Pass 106 shows the same coverage for cycles 83 and 84, 10 days apart. How does the geoid determined on these two days compare when you graph the data (i.e. how big is the difference between the two passes, and what could account for the difference)? (You may have to rescale the graph to answer this question; the quick answer will probably be wrong.)
Pass 30 has an ascending pass over a seamount near the one we looked at two weeks ago. Can you see a geoid anomaly over this seamount? Is there an explanation for this based on what you read about geoid anomalies?
Would the ascending or descending passes provide a better picture of what the geoid does over the Aleutian trench? Why?
How large is the anomaly over the Aleutian trench? Why does the anomaly change from one end to the trench to the other? How does the magnitude of the anomaly compare with the depth of the trench relative to the adjacent seafloor?
Area ICE
From west to east the ascending passes over the ridge are: 172, 96, 20, 198, 122, and 46.
Pass 122 has repeat data for both cycles. What is the difference between the two days? Why would scientists want the orbit to repeat like this?

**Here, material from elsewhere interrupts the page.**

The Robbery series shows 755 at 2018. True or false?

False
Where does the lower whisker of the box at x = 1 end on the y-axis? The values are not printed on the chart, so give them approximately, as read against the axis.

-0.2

Pass 198 provides a good ascending pass over the ridge. What is the difference in sea surface measured by the altimeter? (The ridge crest is at about 58°N; you can go back to the map to verify this.) What is the elevation difference of the ridge at that point compared to adjacent seafloor?
GLORIA
IMAGERY, BLANCGLR.IDX
Use the Satellite and GLORIA Imagery program.
From "File, New scene" pick the blancglr.idx data set, which is located about N44.5°, W130° off the West Coast. You will be looking at every third pixel in every third row, indicated by the Zoom out factor listed in the window title. You can continue with this overall view, or zoom in on parts of the image by selecting the "File, New Window, Subset option". If you want to look at Full size or blow up imagery you should select small regions; otherwise the computer may run out of memory or you will run of patience as it takes forever to draw.

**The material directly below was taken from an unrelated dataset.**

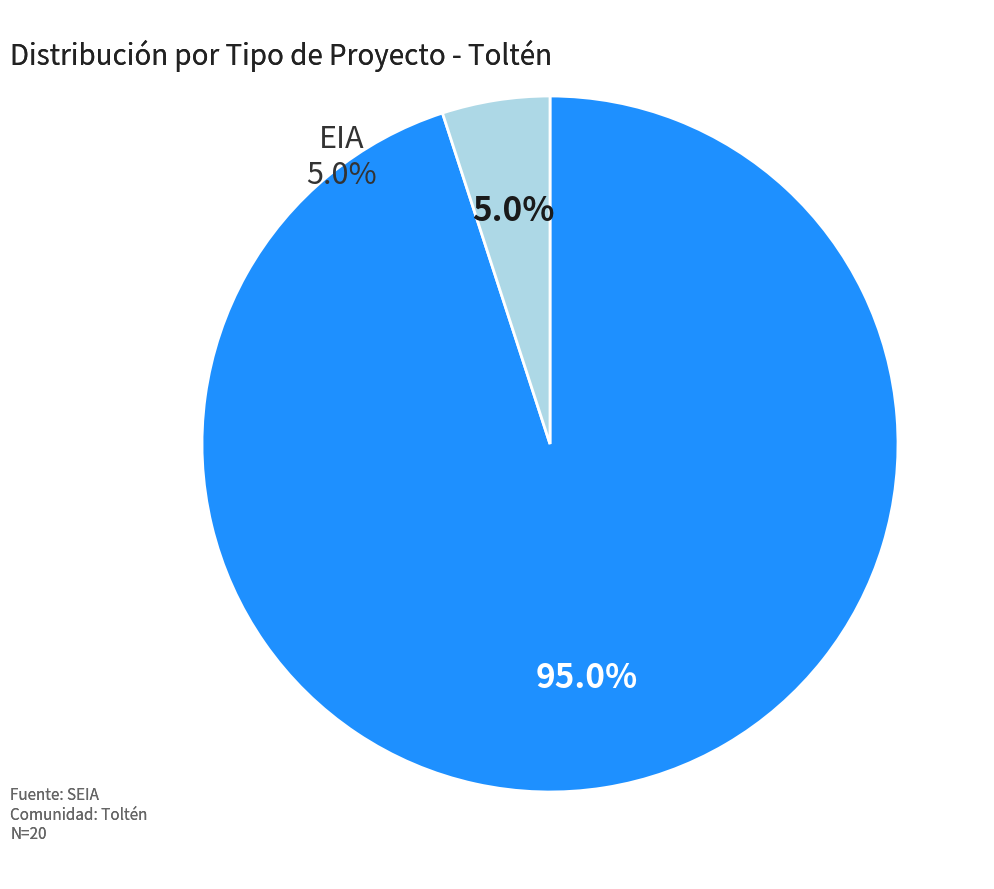

True or false: EIA accounts for 1% of the total.

False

Find the points listed below by moving the mouse over the image. There are linear streaks from about x=800,y=0 to x=780,y=615, from about x=0,y=927 to x=1200,y=1010, and from about x=210,y=0 to x=180, y=600. Do these look like features on the seafloor? What could they be?
What is the grain of the seafloor on the top half of the image? What do you think could cause it, in terms of a major feature on the seafloor? What would be the orientation of the feature?

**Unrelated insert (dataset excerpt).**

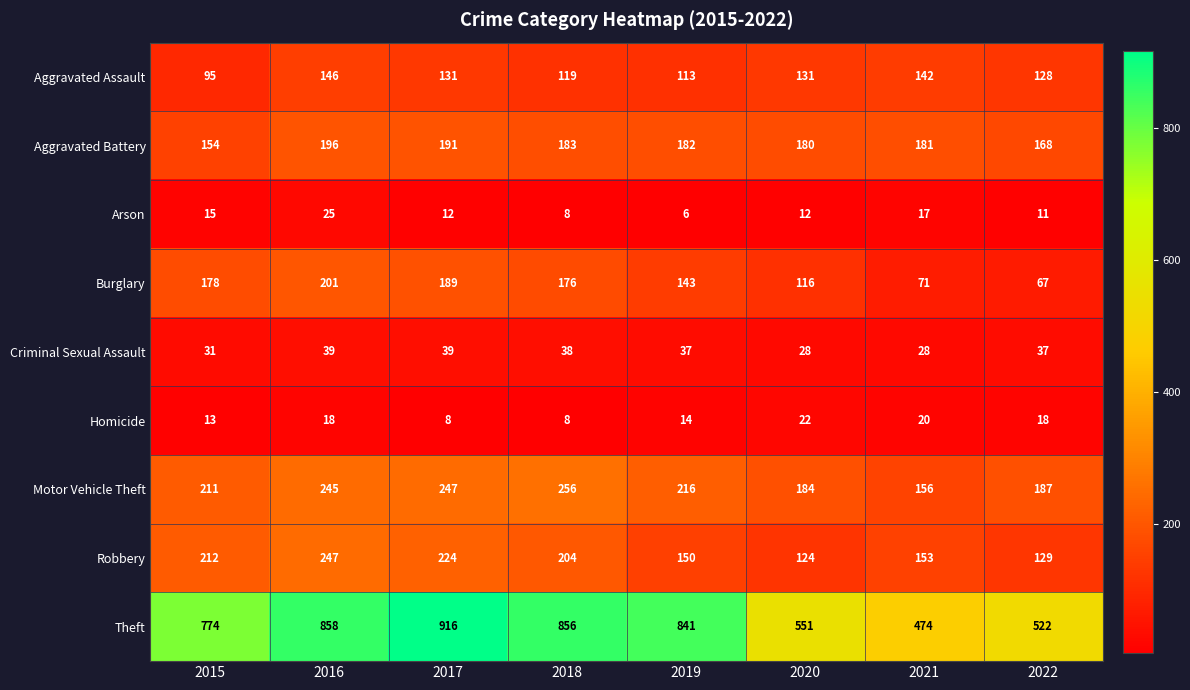

At which label is Aggravated Assault closest to 120?

2018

What happens in the bottom portion of the image? What do you think could cause it?
EG&G
Side Scan Sonar Image
Use the SIDESCAN program. Select "File, New image", and pick the wreck4.egg image. This image was collected with a sonar identical to ours, from a Corps of Engineers boat. The image may be better than what we observed due to time constraints during our labs. This image was one of about a dozen passes taken over a two hour period with a smaller boat that is more maneuverable than YP686.
The first time you display the image, it has been geometrically corrected to display horizontal distances rather than slant range. When it finishes displaying, turn slant range geometric corrections off and redisplay. Note the line down the center, which separates the port and starboard channels, and which corresponds to the ship track. You can use the distance function to estimate the size of features in the image.
Are strong returns shown in white or black? How can you tell?
How big is the wreck (length and width)?
Note the thin strong return close to the track. How far from the fish is it? How much time after the sound pulse is emitted does this represent (use a sound speed of 1500 m/s, a figure you should know)? What could the return be?
Where is the bottom return (how far from the fish)? How did you recognize it?
How far from the fish is the bowsprit of the wreck?
How far from the fish is the shadow of the bowsprit?
How well does the bowsprit show up on the image when you turn the slant range corrections back on? Why?
Draw a sketch (approximately to scale) showing the following relations: the fish, the water surface, the bottom, the bowsprit, the shadow of the bowsprit. Label all the distances that you can.